THE PROBLEM => Rewrite the extracted text of all the records below, swapping every "village" for "town" and leaving everything else unchanged. Omit the pictures from your answer.

Page images and extracted text =>
· · · ·
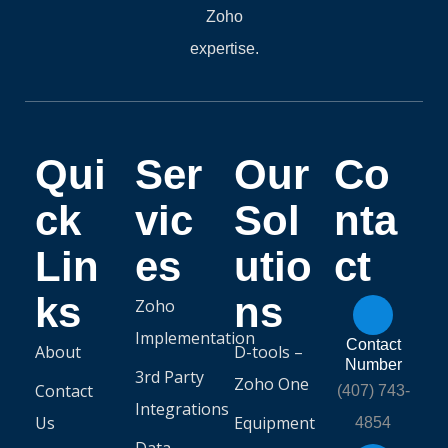
Zoho
expertise.
Qui
Ser
Our
Co
ck
vic
Sol
nta
Lin
es
utio
ct
ks
ns
Zoho
Implementation
Contact
About
D-tools –
Number
3rd Party
Zoho One
Contact
(407) 743-
Integrations
Us
Equipment
4854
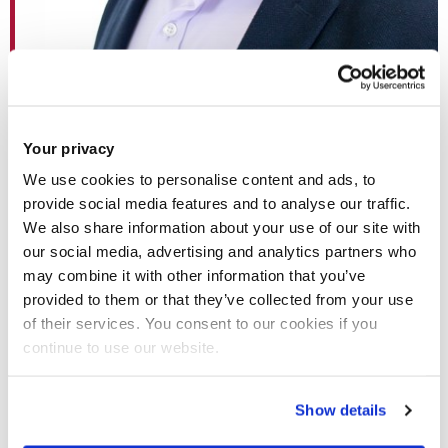
Dr Xin Zhang
Your privacy
We use cookies to personalise content and ads, to
provide social media features and to analyse our traffic.
Professor Geoff Rodgers, Vice-Provost for Research and
We also share information about your use of our site with
academic mentor to Dr Zhang, said: “I am delighted that Xin
our social media, advertising and analytics partners who
has secured a UKRI Future Leaders Fellowship. He has an
may combine it with other information that you’ve
excellent research track record and highly relevant industry
provided to them or that they’ve collected from your use
of their services. You consent to our cookies if you
experience. His novel and potentially high impact research
continue to use our website.
on digitalisation of electrical power and energy systems
operation are perfect for this highly prestigious fellowship.”
Show details
Electrical power and energy systems represent critical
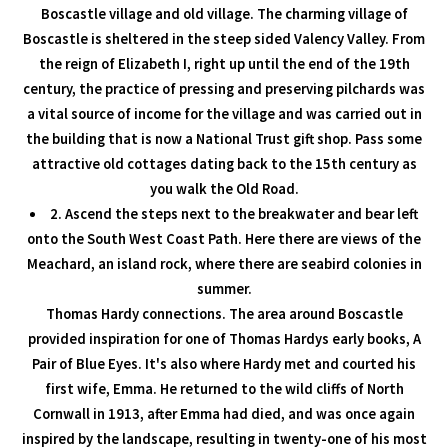
Boscastle village and old village. The charming village of
Boscastle is sheltered in the steep sided Valency Valley. From
the reign of Elizabeth I, right up until the end of the 19th
century, the practice of pressing and preserving pilchards was
a vital source of income for the village and was carried out in
the building that is now a National Trust gift shop. Pass some
attractive old cottages dating back to the 15th century as
you walk the Old Road.
2. Ascend the steps next to the breakwater and bear left
onto the South West Coast Path. Here there are views of the
Meachard, an island rock, where there are seabird colonies in
summer.
Thomas Hardy connections. The area around Boscastle
provided inspiration for one of Thomas Hardys early books, A
Pair of Blue Eyes. It's also where Hardy met and courted his
first wife, Emma. He returned to the wild cliffs of North
Cornwall in 1913, after Emma had died, and was once again
inspired by the landscape, resulting in twenty-one of his most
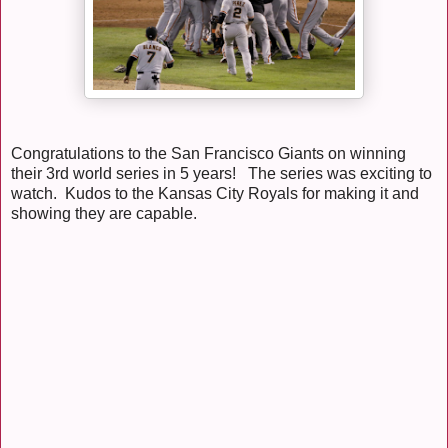
Congratulations to the San Francisco Giants on winning
their 3rd world series in 5 years! The series was exciting to
watch. Kudos to the Kansas City Royals for making it and
showing they are capable.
· · · ·
RESULT FOR THIS TASK =>
Zoho
expertise.
Qui
Ser
Our
Co
ck
vic
Sol
nta
Lin
es
utio
ct
ks
ns
Zoho
Implementation
Contact
About
D-tools –
Number
3rd Party
Zoho One
Contact
(407) 743-
Integrations
Us
Equipment
4854
Dr Xin Zhang
Your privacy
We use cookies to personalise content and ads, to
provide social media features and to analyse our traffic.
Professor Geoff Rodgers, Vice-Provost for Research and
We also share information about your use of our site with
academic mentor to Dr Zhang, said: “I am delighted that Xin
our social media, advertising and analytics partners who
has secured a UKRI Future Leaders Fellowship. He has an
may combine it with other information that you’ve
excellent research track record and highly relevant industry
provided to them or that they’ve collected from your use
of their services. You consent to our cookies if you
experience. His novel and potentially high impact research
continue to use our website.
on digitalisation of electrical power and energy systems
operation are perfect for this highly prestigious fellowship.”
Show details
Electrical power and energy systems represent critical
Boscastle town and old town. The charming town of
Boscastle is sheltered in the steep sided Valency Valley. From
the reign of Elizabeth I, right up until the end of the 19th
century, the practice of pressing and preserving pilchards was
a vital source of income for the town and was carried out in
the building that is now a National Trust gift shop. Pass some
attractive old cottages dating back to the 15th century as
you walk the Old Road.
2. Ascend the steps next to the breakwater and bear left
onto the South West Coast Path. Here there are views of the
Meachard, an island rock, where there are seabird colonies in
summer.
Thomas Hardy connections. The area around Boscastle
provided inspiration for one of Thomas Hardys early books, A
Pair of Blue Eyes. It's also where Hardy met and courted his
first wife, Emma. He returned to the wild cliffs of North
Cornwall in 1913, after Emma had died, and was once again
inspired by the landscape, resulting in twenty-one of his most
Congratulations to the San Francisco Giants on winning
their 3rd world series in 5 years! The series was exciting to
watch. Kudos to the Kansas City Royals for making it and
showing they are capable.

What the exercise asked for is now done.